- Born: 24 November 1923
- Died: 19 April 1992 (aged 68)
- Occupation: Classical horn player
- Organizations: London Philharmonic Orchestra; BBC Symphony Orchestra; Melos Ensemble; Western Michigan University;

= Neill Sanders =

British classical horn player (1923–1992)

Neill Joseph Sanders (24 November 1923 – 19 April 1992) was a British horn player, principal horn of the London Philharmonic Orchestra and the BBC Symphony Orchestra, and for 29 years a member of the Melos Ensemble. He was a professor at Western Michigan University in Kalamazoo, Michigan and founded the Fontana Ensemble and the Fontana Concert Society with its summer festival.

== Career ==

Neill Sanders grew up in a musical family. At the age of 16 he was already on a tour with the tenor Richard Tauber. At 18 he played principal horn in the London Symphony Orchestra for a short time. After the war he was principal horn again with the orchestra and also with the BBC Symphony Orchestra. He played second horn in the Philharmonia Orchestra for seven years with Dennis Brain. They both appeared with The London Wind Players in a Cambridge Summer Festival in 1950. They also were members of the London Baroque Ensemble, founded and conducted by Karl Haas, and recorded among others Serenades by Dvorak (1951) and Mozart (1952), Sonatinas for Wind Instruments by C.P.E. Bach, a Partita by Dittersdorf and music by Haydn and Gounod in 1953. The two horn players were featured in a lecture recital on "The Early Horn" on the BBC in 1955. Francis Poulenc wrote an Elégie for Brain, first performed by Neill Sanders with Poulenc at the piano, in a BBC broadcast on 17 February 1958.

=== Melos Ensemble ===

Neill Sanders was a founding member of the Melos Ensemble in 1950 and played with them for 29 years. They participated in premières of numerous works by Benjamin Britten including the War Requiem. The composer conducted the Melos Ensemble in the first performance in Coventry in 1962 and also in the first recording in 1963. Neill was a personal friend of Britten's and played principal horn for the Aldeburgh Festival, taking part in the premiere and first recordings of the church parables, Curlew River, The Burning Fiery Furnace and The Prodigal Son.

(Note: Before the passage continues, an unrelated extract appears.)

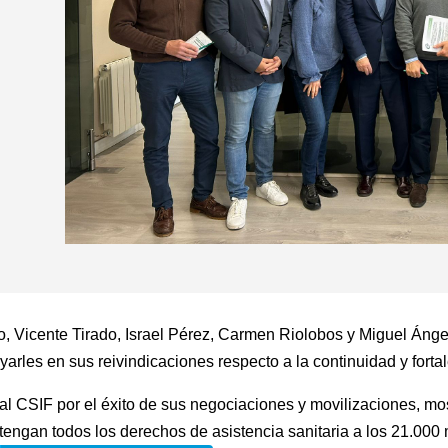
o, Vicente Tirado, Israel Pérez, Carmen Riolobos y Miguel Ánge
yarles en sus reivindicaciones respecto a la continuidad y for
 al CSIF por el éxito de sus negociaciones y movilizaciones, mo
ngan todos los derechos de asistencia sanitaria a los 21.000 m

=== Neill Sanders Mouthpiece ===

He designed a special wide, slightly concave mouthpiece for the instrument, to spread the pressure and to increase endurance. Known as the "Neill Sanders Mouthpiece" or the "Neill Sanders Rim", it was produced into the late 1980s and is still in demand.

=== Teaching in London and Michigan ===

In London he taught many students who became principal horn players. In 1970 he was appointed Professor for Horn at Western Michigan University in Kalamazoo, Michigan. He also taught as guest professor at Michigan State University. On the campus he played in the Western Brass Quintet (professors of music at the university) the first performance of Masques by Ramon Zupko (also professor of the university) on 15 February 1974.

=== Fontana Chamber Arts ===

Neill Sanders returned to London every year to play, especially to continue his part in the Melos Ensemble, until 1979. Then he founded a similar large chamber ensemble in Michigan, the Fontana Ensemble, consisting of a string quintet, a wind quintet, and piano. In 1980 he founded the Fontana Concert Society, and in 1980 six concerts were performed at a first summer festival. He was its Executive and artistic director until his death.

In 1993 composer Mark Schultz wrote Podunk Lake for Amplified Horn Solo for the Fontana Festival in memory of Neill Sanders. The Neill Sanders Endowment for New Music Fund in the Kalamazoo Community Foundation bears his name.

== Recordings ==

His long discography includes many notable recordings with the Melos Ensemble. Some of the Philharmonia horn section recordings, including Haydn's “Hornsignal“ Symphony are included on Sotone CD 103. CD 108 features chamber music with horn, Johannes Brahms Trio in E-flat, Op. 40, Franz Schubert Auf dem Strom and Robert Schumann Adagio und Allegro, Op. 70.

Neill Sanders and other classical musicians participated in Sgt. Pepper's Lonely Hearts Club Band (The Beatles' 1967 studio album).